I got off the train in Bengaluru thinking I’ll figure out where to go next. Then I just decided, why leave? I stayed for one or two months in a lodge in Majestic and felt very much at home there. The town is full of bookshops and good restaurants, so in my mind, I thought I was in heaven; no need to die to go to heaven, just stay in Bengaluru and avoid getting smashed by a drunk driver.
As time went by, I settled down permanently in the city, and started noticing that there was not much city fiction. A writer friend, Ashok Banker, told me his ambition was to expand the shelf of Mumbai novels. So, I thought maybe I could do something like that to Bengaluru fiction and started that very ambitious Majestic Trilogy, which took me 10 years to write.
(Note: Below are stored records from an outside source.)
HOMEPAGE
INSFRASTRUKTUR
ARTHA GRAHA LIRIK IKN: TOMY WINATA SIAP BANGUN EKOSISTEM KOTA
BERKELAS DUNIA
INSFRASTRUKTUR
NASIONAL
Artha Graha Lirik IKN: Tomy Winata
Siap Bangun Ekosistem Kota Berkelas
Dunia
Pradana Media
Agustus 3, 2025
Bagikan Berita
You talk about your visit to the Gandhi Sevagram Ashram and the food you sampled there, which you point out is very contemporary, implying that Gandhian perspectives about health were a forerunner to today’s wellness-obsessed culture.
Actually, it isn’t as strange as it seems. The Mahatma himself was introduced to food fads when he studied in London in the 1880s and he kept experimenting with food throughout his life. As I understand, the basic idea was to find a diet that supported good health and cut down on medical expenses incurred on ill health and diseases.
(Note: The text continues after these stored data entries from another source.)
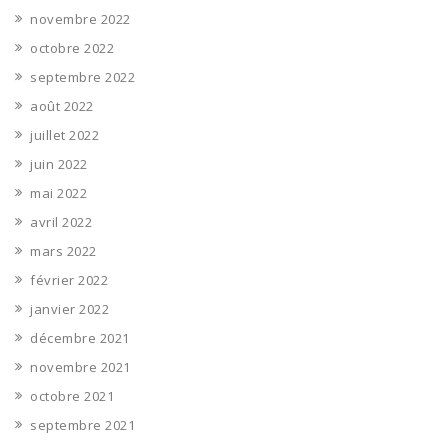
novembre 2022
octobre 2022
septembre 2022
août 2022
juillet 2022
juin 2022
mai 2022
avril 2022
mars 2022
février 2022
janvier 2022
décembre 2021
novembre 2021
octobre 2021
septembre 2021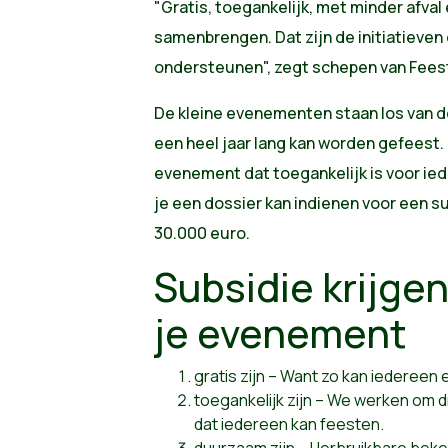
"Gratis, toegankelijk, met minder afva
samenbrengen. Dat zijn de initiatieven 
ondersteunen", zegt schepen van Fees
De kleine evenementen staan los van 
een heel jaar lang kan worden gefeest.
evenement dat toegankelijk is voor ied
je een dossier kan indienen voor een s
30.000 euro.
Subsidie krijge
je evenement
gratis zijn – Want zo kan iedereen 
toegankelijk zijn – We werken om 
dat iedereen kan feesten.
duurzaam zijn – Herbruikbare beke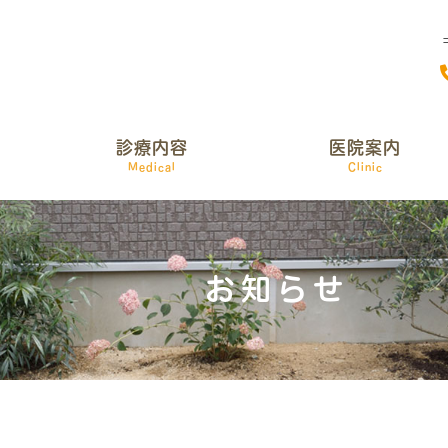
診療内容
医院案内
Medical
Clinic
お知らせ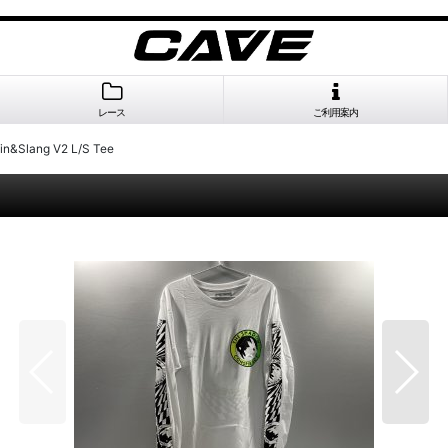
レース
ご利用案内
n&Slang V2 L/S Tee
I’m realising that my bad eating habits are my worst enemy, from a health point-of-view, even if I love to sin and eat finger chips and other deep-fried items. When it boils down to what it boils down to, food can either be the best medicine for a healthy life or a slow death.
There is hardly any mention of dessert in this book.
I avoid dessert as much as possible. Early in my career, I would go on travel magazine food trips weighing 85 kg and return home at 101 kg. When one was young, it was okay, but as an elderly gentleman, it is slightly unbecoming if one has to squeeze through restaurant queues just to see others in the line topple like pins in a bowling alley. Hence, I’ve made a conscious decision, however wrong it may seem to you, not to order desserts.
What next?
Right now, I’m working on a sort of history of the world for which I’m being offered something like a million dollars even without having written it. But I am trying my best to live up to it, travelling to obscure places to find out where the world started. And then there are three movies that I’m involved in, all full-out entertainment.